Task material
***

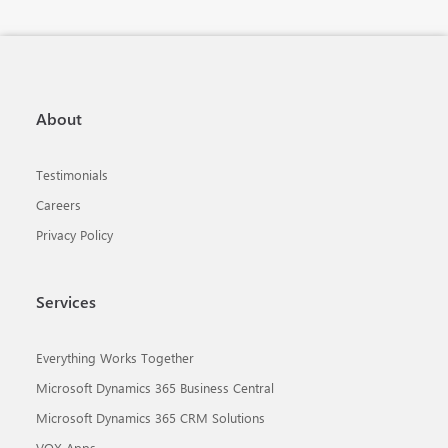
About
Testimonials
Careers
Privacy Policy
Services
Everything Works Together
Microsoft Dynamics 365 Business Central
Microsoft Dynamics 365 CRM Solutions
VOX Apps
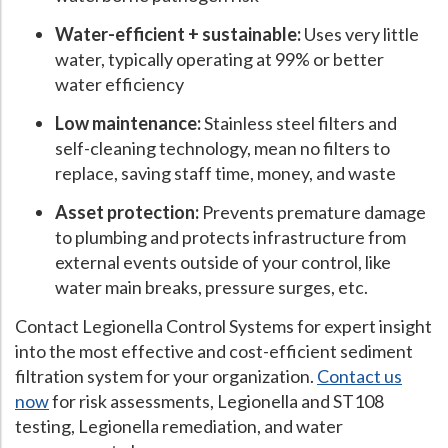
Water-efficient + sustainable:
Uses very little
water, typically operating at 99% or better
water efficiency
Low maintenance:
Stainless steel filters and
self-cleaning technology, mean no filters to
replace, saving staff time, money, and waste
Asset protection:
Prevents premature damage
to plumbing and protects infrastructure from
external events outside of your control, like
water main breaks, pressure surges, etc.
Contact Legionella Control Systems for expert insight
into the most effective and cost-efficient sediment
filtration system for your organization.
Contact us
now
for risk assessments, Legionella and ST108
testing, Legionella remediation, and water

***

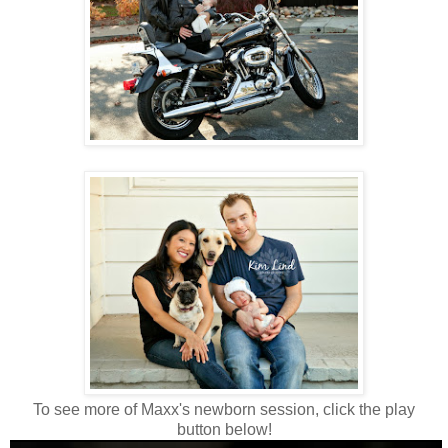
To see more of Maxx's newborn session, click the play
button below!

***

About this task
Set down, exactly as they appear above, all lines from the one that has "water main breaks, pressure surges, etc." down to the one that has "testing, Legionella remediation, and water", including those two and no others.

Answer
water main breaks, pressure surges, etc.
Contact Legionella Control Systems for expert insight
into the most effective and cost-efficient sediment
filtration system for your organization.
Contact us
now
for risk assessments, Legionella and ST108
testing, Legionella remediation, and water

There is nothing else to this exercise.